What is redaction?
redaction is the blacking out or deletion of text in a document. It is intended to allow the selective disclosure of information in a document while keeping other parts of the document secret. It is common within court documents and in the government. Categories of redacted items are phone numbers, e-mail addresses, bank account numbers, dates and names. It takes quite some time to manually redact documents, but fortunately AI can help to speed up this process. Natural Language Processing (NLP) is a subfield of AI that studies how to analyze and process a piece of natural text. This technology allows us to extract the keywords from the text.

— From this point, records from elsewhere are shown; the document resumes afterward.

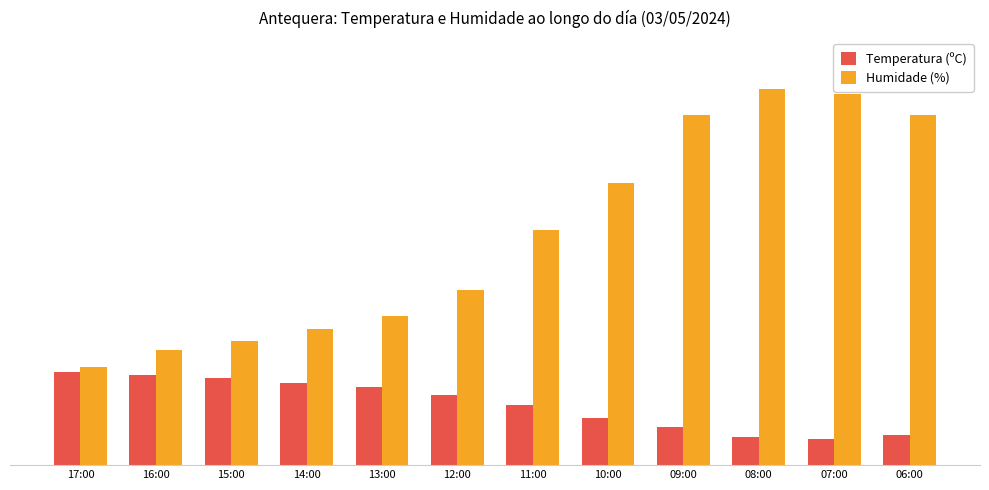

Reading left to right, transcribe all the data shown in this chart.

Temperatura (ºC): 21.9	21.1	20.3	19.3	18.4	16.5	14.2	11.1	8.9	6.6	6.2	7.0
Humidade (%): 23.0	27.0	29.0	32.0	35.0	41.0	55.0	66.0	82.0	88.0	87.0	82.0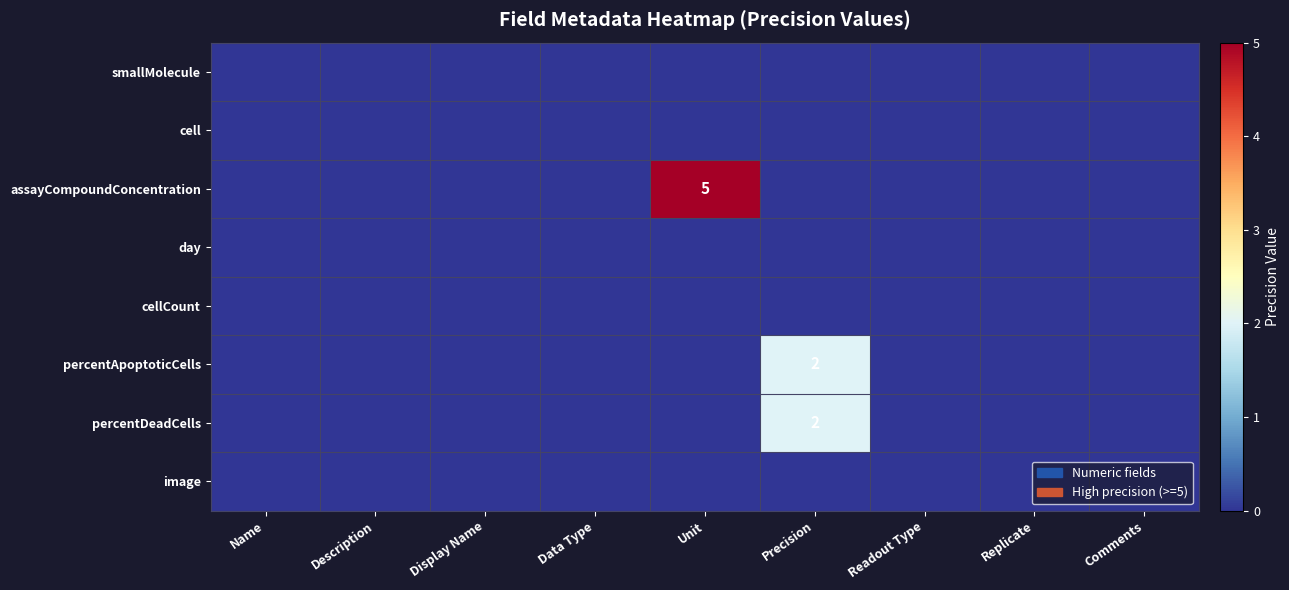

Is it true that percentDeadCells equals 1 at Description?

False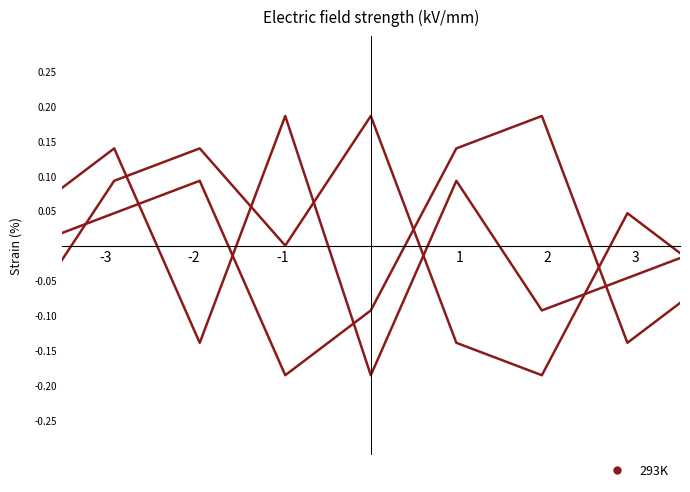

How many lines are shown in the chart?

3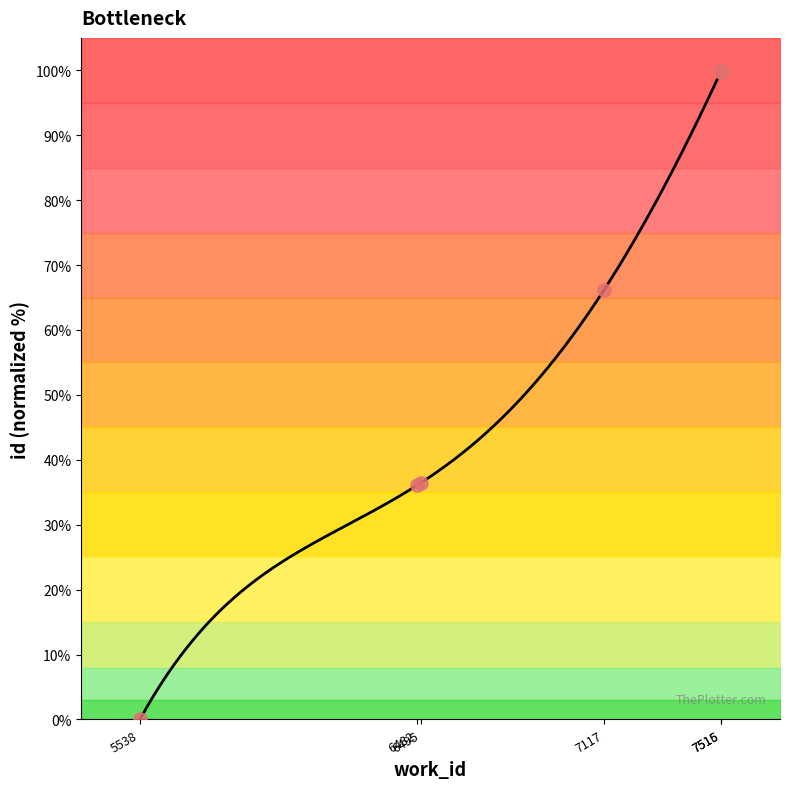

Which has a higher value, 7516 or 7516?

7516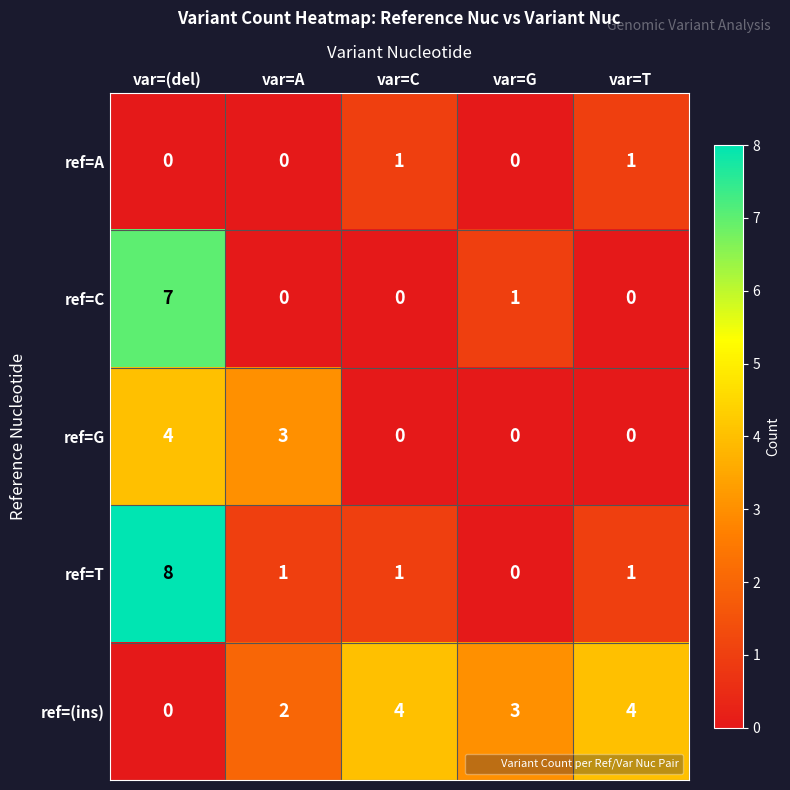

What is the sum of all ref=(ins) values?

13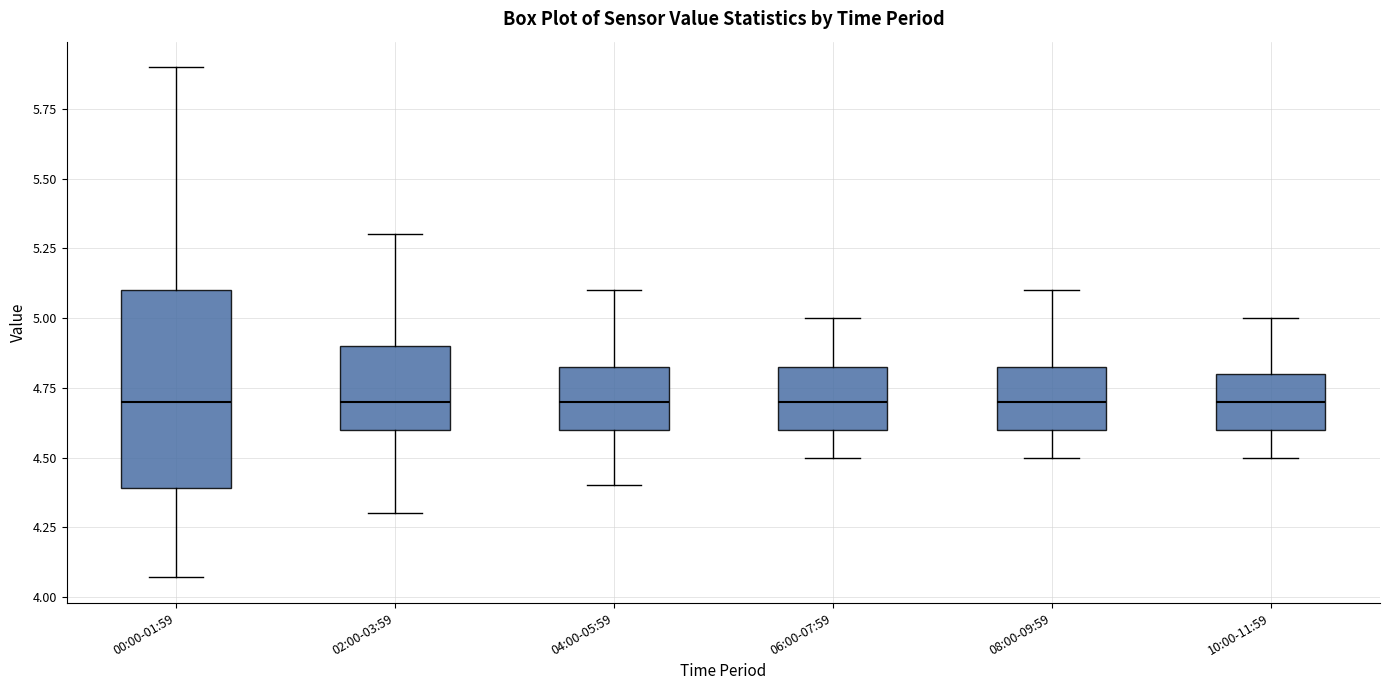

Reading left to right, transcribe this box plot: for each box, give where its median line is, the range the box spans, and where its two whiskers end, as read against the y-axis. The values are not printed on the chart, so give them approximately, as read against the axis.

00:00-01:59: median 4.70, box 4.40 to 5.10, whiskers 4.05 to 5.90
02:00-03:59: median 4.70, box 4.60 to 4.90, whiskers 4.30 to 5.30
04:00-05:59: median 4.70, box 4.60 to 4.85, whiskers 4.40 to 5.10
06:00-07:59: median 4.70, box 4.60 to 4.85, whiskers 4.50 to 5.00
08:00-09:59: median 4.70, box 4.60 to 4.85, whiskers 4.50 to 5.10
10:00-11:59: median 4.70, box 4.60 to 4.80, whiskers 4.50 to 5.00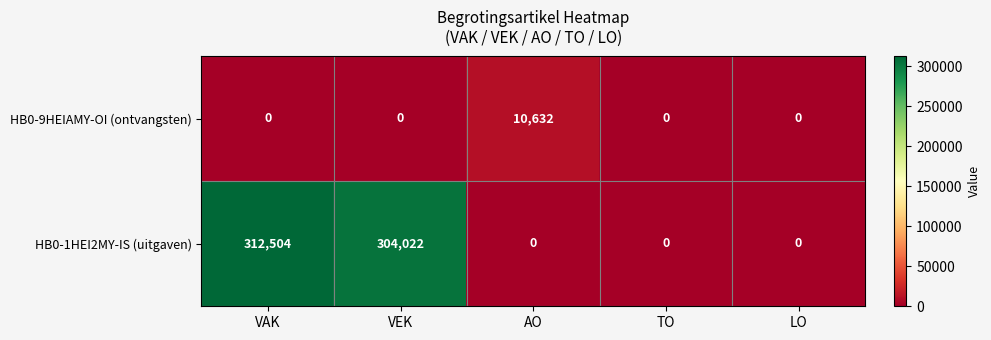

Which category has the highest value in the HB0-9HEIAMY-OI (ontvangsten) series?

AO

Slimmer AI develops AI software products that support industries, solve real-world challenges and takes professionals into the future. They have developed an API that allows the redaction of PDF files. This API returns the redacted document based on your redaction action (e.g. all phone numbers). I have collaborated with Slimmer AI on building the interface for their new redaction application.
Redaction Application
The developed application has the following features:
- search for keyword(s) in the text, this can be a regular expression
- AI search: search for items in a category like phone numbers
- select a piece of text in the document
- redact the results from the actions above
- display the redacted PDF
Below you see a screenshot of the application. The left sidebar is the search column where the keyword and AI search can be performed. At the bottom of this sidebar, the results of the search are shown. When a user clicks on a result, it is selected for redaction.

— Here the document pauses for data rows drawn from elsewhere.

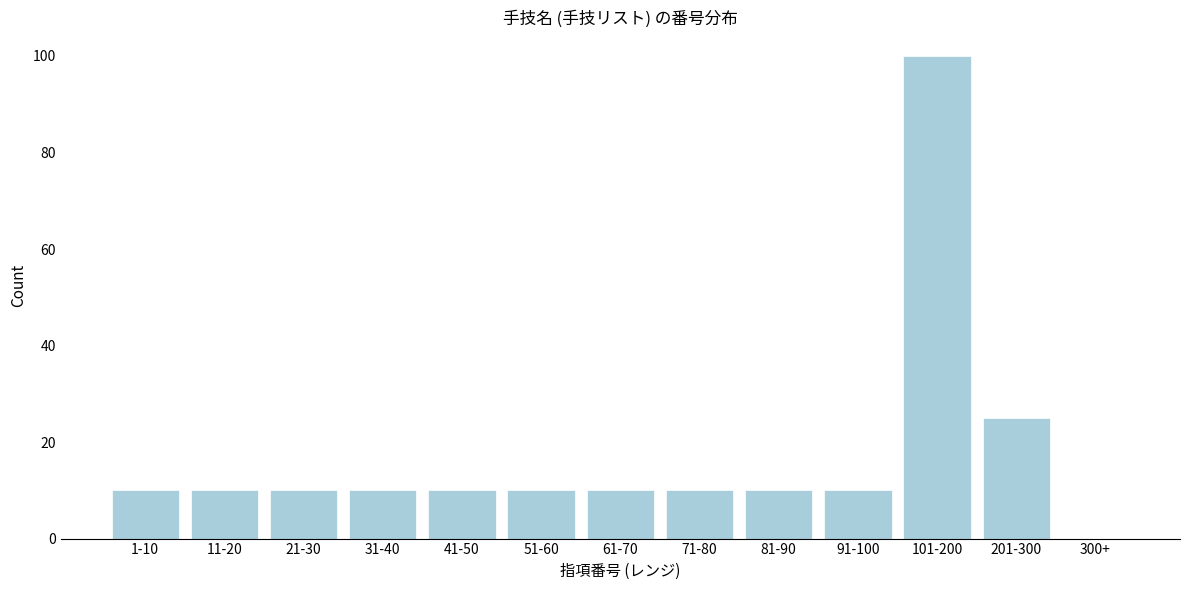

Reading left to right, what are all the values shown in this chart?

1-10=10	11-20=10	21-30=10	31-40=10	41-50=10	51-60=10	61-70=10	71-80=10	81-90=10	91-100=10	101-200=100	201-300=25	300+=0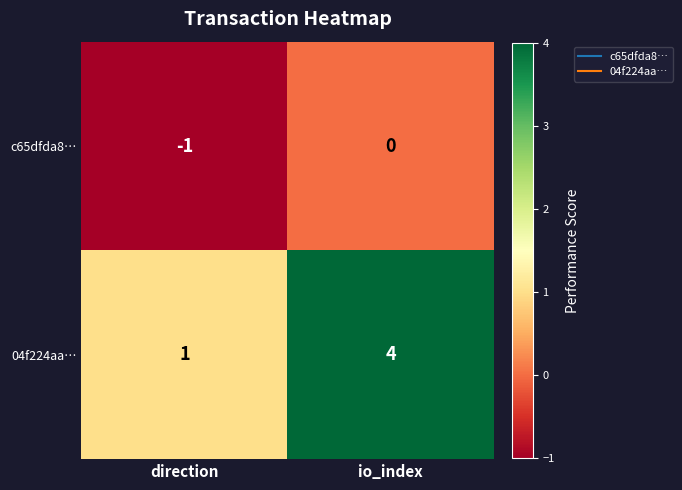

Which series has the widest spread of values?

04f224aa…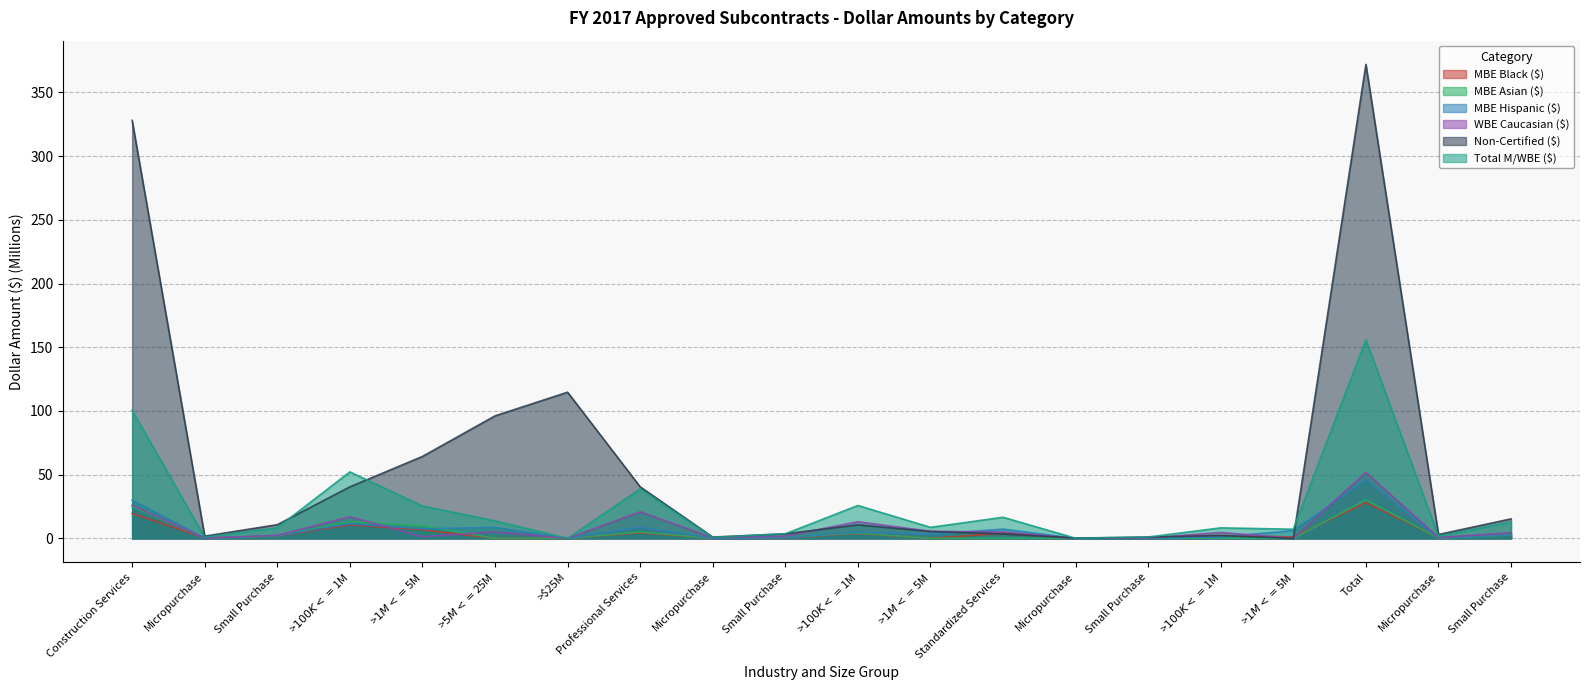

Which series ends up on top after the final intersection of MBE Hispanic ($) and MBE Asian ($)?

MBE Hispanic ($)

The center of the application contains the document. This is the section where the text selection is performed. Once a piece of text is selected a popup appears that asks if the selected text should be redacted or not.
The right column contains the items that have been selected for redaction. When the user pushes the ‘Redact All’ button, the document is processed on the backend and the middle section will show the redacted version of the document.

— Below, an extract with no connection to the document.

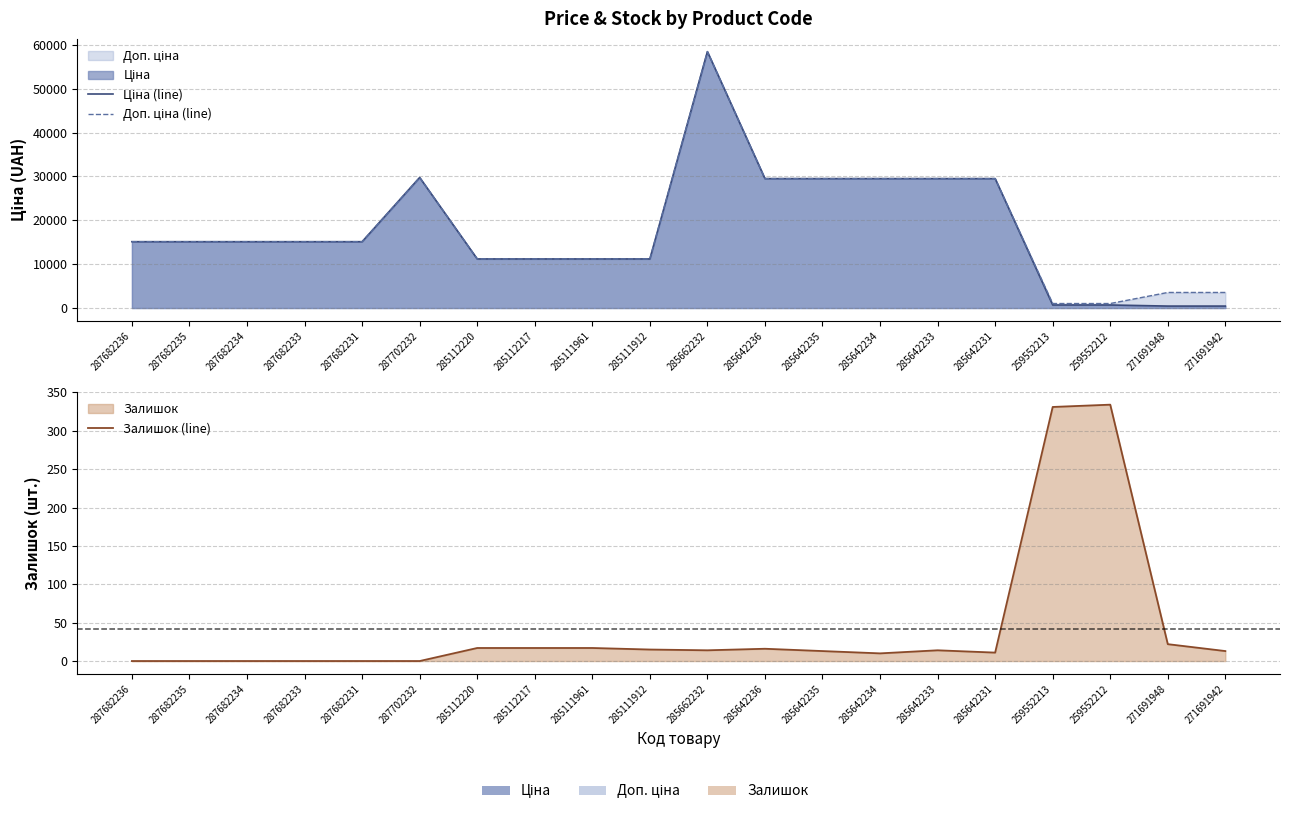

How many interior local peaks does the Доп. ціна (line) series have?

2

The application uses the PDF.JS library for basic functionality like rendering the PDF and selecting some text. It is a free and open source library. There are some commercial libraries that offer more functionality, but they were unrequired. The rest of the technology stack for the application includes Javascript, JQuery, Bootstrap4 and HTML/CSS.
Improvements
The application was meant as a Proof of Concept to see if we could create a user-friendly wrapper for the API. Since the current functionality is working well, the application is being further developed. One thing on the improvements list is the option for a rectangle select. So next to redacting a piece of text on a line, like we can do now, this allows the user to redact any rectangular area in the document.